• _Records provided_

***

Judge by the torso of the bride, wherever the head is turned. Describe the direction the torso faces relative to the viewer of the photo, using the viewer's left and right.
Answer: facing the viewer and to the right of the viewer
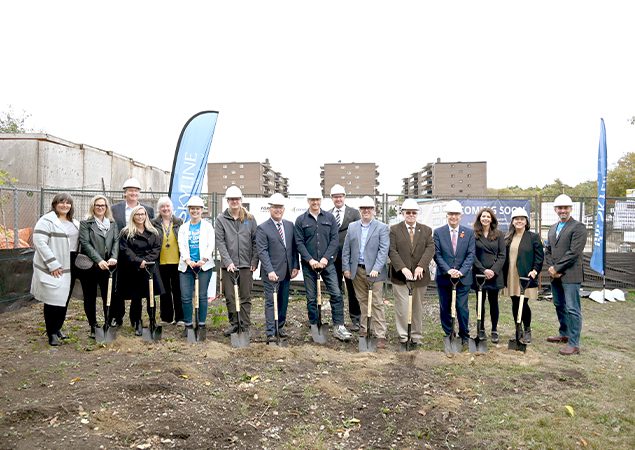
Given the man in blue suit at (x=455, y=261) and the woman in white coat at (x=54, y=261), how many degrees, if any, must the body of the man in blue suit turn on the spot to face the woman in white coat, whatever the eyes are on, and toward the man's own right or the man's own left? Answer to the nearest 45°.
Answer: approximately 90° to the man's own right

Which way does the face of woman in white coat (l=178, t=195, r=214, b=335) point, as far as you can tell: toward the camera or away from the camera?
toward the camera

***

• _Directions for this task_
Could you reproduce every item above word for word, leaving out the pictures?

• _Answer to this task_
Judge by the torso of the bride, wherever the head is turned. Describe the direction the torso faces relative to the viewer of the photo, using the viewer's left and right.
Answer: facing the viewer and to the right of the viewer
Given the man in blue suit at (x=455, y=261) and the woman in white coat at (x=54, y=261), how many degrees, if any, must the body of the man in blue suit turn on the spot to face the woman in white coat, whatever the eyes are on, and toward the man's own right or the man's own left? Answer to the nearest 45°.
Answer: approximately 90° to the man's own right

Which way does the face of woman in white coat (l=178, t=195, r=214, b=335) point, as far as you can tell: toward the camera or away from the camera?
toward the camera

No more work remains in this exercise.